Various electronic devices, such as digital pens and memo pads, have been deployed at the Silchester Roman Town excavations, enabling archaeologists to enter details of finds directly into a database. Digital methods are also being used at Silchester to create a 3D plan of the site, accurate to within a few centimetres, onto which the position and context of a find can be entered. The project has also achieved interoperability between several databases, including one held by the Study of Documents and Manuscripts project at Oxford (see below).
Enhancements to the underlying VRE technology include altering the layout of the user interface, adding further utilities and creating additional tools that can expand the scope of the research undertaken.
VERA is being undertaken in the School of Systems Engineering and the Department of Archaeology, University of Reading.
CREW is capturing and publishing the scholarly communication that occurs at events such as conferences and workshops. It is developing tools so that presentations and sessions can be recorded and annotated, and powerful searches can be made across distributed conference and related research data. Searches yield results within written documents, such as abstracts and papers, and also in audio-visual content, such as clips from presentations or questions asked at a talk.
The project builds upon the success of two previous projects, Iugo and Memetic, by further developing their technologies and embedding them in a variety of authentic research settings. These include Intute, a national JISC service to provide UK universities with access to web resources for research, the Institute of Health Sciences, which promotes health sciences research in Manchester, and scientific visualisation research groups.
The project is a collaboration between the universities of Manchester, Bristol and Bangor.
SDM is supporting research into damaged and illegible documents by enabling researchers to access image collections from around the world. Communication and collaboration tools allow researchers to work with widely dispersed colleagues. The project is also providing access to advanced imaging tools that allow researchers to:
- View, manipulate and enhance digitised images of documents and manuscripts
- Search across multiple, distributed data sets, images and texts
- Select, store and organise items in a ‘personal workspace’
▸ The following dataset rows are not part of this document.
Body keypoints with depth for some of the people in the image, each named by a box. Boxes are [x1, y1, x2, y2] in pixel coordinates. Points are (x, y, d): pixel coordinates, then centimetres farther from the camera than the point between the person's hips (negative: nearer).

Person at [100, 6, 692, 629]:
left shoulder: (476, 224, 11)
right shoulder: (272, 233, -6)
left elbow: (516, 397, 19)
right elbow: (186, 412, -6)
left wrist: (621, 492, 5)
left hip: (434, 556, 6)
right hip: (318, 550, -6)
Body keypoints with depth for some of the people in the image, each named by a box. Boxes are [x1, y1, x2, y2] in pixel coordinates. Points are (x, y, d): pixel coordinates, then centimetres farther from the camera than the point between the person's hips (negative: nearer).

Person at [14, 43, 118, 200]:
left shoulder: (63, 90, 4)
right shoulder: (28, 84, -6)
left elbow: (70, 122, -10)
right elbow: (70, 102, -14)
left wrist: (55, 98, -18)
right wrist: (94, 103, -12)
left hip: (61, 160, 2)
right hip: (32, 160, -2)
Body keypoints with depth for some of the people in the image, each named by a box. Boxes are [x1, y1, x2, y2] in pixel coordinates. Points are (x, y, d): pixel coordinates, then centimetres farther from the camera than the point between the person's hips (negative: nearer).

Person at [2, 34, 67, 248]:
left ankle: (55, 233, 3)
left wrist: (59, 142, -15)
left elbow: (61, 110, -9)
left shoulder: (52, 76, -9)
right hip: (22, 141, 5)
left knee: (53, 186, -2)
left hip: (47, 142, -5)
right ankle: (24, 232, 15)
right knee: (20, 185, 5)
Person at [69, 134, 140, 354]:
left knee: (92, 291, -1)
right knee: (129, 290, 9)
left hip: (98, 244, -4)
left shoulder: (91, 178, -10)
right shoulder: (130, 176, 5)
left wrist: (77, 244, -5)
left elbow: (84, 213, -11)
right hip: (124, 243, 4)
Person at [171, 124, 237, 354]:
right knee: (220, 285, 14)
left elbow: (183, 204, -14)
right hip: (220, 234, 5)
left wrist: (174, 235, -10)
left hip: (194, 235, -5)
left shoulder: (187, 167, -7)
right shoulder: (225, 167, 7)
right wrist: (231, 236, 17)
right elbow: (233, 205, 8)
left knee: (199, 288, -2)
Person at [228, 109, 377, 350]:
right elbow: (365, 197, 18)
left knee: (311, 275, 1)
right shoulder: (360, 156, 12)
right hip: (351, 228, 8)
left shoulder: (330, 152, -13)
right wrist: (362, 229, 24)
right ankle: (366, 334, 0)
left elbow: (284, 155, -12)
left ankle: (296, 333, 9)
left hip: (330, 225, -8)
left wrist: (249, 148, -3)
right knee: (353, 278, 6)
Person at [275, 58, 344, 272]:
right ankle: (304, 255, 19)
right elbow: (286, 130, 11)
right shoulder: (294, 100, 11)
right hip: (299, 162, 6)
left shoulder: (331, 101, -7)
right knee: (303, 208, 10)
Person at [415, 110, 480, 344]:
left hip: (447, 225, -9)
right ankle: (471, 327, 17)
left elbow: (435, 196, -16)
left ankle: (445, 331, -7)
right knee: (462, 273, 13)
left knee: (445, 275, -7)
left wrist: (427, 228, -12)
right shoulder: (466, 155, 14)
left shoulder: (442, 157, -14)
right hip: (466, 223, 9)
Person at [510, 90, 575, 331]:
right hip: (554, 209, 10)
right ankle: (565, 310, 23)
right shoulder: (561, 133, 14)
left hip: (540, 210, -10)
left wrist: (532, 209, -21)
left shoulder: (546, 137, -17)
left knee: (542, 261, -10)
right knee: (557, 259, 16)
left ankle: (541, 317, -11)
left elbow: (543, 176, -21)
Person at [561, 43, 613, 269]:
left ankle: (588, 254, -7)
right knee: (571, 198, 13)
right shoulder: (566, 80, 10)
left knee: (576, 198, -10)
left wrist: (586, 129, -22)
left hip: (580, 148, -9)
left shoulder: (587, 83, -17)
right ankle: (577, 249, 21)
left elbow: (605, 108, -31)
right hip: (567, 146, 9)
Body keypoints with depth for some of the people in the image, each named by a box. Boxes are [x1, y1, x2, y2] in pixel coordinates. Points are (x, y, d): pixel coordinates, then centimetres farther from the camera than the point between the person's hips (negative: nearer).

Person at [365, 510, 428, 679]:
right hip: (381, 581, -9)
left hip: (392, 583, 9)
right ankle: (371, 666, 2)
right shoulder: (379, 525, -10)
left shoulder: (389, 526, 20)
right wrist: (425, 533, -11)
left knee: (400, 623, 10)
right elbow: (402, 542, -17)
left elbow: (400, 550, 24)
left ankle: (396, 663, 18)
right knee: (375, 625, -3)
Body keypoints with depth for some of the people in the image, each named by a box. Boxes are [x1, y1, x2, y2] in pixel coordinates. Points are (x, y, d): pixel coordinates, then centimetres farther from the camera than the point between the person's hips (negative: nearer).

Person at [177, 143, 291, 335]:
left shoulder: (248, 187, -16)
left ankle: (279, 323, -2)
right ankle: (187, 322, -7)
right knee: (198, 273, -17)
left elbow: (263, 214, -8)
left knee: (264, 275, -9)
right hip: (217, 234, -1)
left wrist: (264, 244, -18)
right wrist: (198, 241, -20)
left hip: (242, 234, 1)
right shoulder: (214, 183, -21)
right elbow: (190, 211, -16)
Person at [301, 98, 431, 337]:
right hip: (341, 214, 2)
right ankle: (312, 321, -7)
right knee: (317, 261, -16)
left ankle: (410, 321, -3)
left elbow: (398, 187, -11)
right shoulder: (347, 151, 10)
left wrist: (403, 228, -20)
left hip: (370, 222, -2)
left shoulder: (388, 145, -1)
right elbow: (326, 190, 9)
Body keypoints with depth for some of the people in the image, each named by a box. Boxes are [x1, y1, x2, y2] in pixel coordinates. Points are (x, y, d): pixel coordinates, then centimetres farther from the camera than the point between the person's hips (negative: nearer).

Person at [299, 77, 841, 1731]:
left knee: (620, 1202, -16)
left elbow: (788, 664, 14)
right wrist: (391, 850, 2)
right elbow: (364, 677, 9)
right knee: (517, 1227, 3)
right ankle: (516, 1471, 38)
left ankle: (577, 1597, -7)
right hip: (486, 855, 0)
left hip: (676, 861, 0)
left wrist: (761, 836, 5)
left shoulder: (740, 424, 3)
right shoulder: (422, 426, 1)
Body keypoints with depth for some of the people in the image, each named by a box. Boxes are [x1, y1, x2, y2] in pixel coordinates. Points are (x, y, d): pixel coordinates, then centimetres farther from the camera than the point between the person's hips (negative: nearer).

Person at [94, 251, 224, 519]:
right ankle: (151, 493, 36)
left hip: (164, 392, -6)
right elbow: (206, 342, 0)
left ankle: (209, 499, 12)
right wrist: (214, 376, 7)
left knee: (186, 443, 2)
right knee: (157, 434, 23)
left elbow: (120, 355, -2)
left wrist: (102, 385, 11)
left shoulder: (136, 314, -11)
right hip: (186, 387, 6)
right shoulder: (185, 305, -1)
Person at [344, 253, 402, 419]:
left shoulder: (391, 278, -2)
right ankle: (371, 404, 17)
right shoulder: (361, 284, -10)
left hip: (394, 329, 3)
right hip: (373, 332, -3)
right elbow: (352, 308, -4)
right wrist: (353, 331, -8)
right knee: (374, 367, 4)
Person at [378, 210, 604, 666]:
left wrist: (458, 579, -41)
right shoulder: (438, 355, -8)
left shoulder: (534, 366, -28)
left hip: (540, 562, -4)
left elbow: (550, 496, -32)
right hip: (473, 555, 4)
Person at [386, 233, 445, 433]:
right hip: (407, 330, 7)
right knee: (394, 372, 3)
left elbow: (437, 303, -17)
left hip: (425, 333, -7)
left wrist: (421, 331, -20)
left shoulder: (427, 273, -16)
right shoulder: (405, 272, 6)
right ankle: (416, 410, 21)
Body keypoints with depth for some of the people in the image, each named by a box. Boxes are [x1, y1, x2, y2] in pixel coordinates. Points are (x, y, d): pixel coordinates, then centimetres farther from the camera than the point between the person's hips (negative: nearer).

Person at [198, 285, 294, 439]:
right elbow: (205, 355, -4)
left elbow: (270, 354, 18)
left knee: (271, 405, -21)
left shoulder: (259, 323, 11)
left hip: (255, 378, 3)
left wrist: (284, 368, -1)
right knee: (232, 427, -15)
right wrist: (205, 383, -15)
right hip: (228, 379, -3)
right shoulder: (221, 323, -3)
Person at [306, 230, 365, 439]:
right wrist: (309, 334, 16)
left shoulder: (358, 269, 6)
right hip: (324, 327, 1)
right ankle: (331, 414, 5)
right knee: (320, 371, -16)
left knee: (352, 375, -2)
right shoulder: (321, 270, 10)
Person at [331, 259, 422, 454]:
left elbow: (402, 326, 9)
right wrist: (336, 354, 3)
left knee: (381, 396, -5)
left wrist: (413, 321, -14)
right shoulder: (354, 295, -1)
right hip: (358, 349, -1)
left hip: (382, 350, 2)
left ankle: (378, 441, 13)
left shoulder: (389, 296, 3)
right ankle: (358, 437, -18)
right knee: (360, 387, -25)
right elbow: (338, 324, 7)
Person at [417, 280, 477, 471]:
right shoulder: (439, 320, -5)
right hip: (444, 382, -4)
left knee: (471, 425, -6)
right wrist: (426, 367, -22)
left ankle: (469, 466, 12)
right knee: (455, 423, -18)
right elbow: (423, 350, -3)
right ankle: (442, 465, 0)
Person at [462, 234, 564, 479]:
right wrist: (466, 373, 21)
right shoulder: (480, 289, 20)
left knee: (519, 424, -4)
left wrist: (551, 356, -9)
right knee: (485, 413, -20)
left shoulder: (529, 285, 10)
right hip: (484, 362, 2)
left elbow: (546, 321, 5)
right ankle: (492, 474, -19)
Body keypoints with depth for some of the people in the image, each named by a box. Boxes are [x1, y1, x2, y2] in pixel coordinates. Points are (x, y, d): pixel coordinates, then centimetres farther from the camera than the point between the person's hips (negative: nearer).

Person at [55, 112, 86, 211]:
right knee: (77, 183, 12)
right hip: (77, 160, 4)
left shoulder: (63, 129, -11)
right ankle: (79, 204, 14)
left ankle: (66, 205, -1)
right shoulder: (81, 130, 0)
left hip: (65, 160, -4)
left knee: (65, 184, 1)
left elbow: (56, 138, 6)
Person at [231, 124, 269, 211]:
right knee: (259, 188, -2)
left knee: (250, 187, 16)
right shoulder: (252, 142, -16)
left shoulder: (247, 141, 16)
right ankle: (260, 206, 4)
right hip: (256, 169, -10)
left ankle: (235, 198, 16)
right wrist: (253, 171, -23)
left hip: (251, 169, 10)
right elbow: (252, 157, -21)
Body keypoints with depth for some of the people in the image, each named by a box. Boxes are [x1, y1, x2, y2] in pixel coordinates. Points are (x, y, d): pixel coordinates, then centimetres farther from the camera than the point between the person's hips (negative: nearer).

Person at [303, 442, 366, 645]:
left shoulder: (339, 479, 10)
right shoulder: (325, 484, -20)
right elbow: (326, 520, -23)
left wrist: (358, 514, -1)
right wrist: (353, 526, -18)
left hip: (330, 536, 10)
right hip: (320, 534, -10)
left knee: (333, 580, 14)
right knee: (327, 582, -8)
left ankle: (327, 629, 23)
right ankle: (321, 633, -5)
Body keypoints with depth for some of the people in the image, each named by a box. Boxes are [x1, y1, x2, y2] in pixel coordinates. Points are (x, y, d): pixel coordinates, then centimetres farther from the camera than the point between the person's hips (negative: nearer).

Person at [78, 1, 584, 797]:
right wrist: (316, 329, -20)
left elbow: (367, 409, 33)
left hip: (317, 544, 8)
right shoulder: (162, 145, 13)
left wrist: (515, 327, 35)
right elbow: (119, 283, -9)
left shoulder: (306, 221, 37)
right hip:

- Annotate these items to store personal thoughts and responses
- Support collaboration by allowing multiple researchers in separate locations to share a common view of the workspace
- Allow a collaborator to comment on or annotate items in the shared workspace
The project is also gathering comprehensive user requirements and expanding the use of the VRE for documentary and manuscript scholars in fields across humanities research.
The project is led by the Centre for the Study of Ancient Documents at the University of Oxford.
myExperiment is a collaborative environment where researchers can safely publish their workflows, share them with groups and find the workflows of others. Users can find collaborators by posting their profiles and outlining their research interests and any questions they may have. They can make their scientific workflows available together with information on how they used them and instructions on how to execute them. Packs of workflows and other files can also be shared, together with advice, guidance and know-how. myExperiment enables researchers to share, reuse and repurpose workflows and so reduce and avoid reinvention of workflows and processes.
More than 1,000 users, mainly in the life sciences, are already signed up. New user communities are growing in the fields of chemistry, social statistics and music information retrieval. The software that powers myexperiment.org is downloadable and the myExperiment wiki provides information on how to join the user and developer communities.
myExperiment is led by the universities of Southampton and Manchester.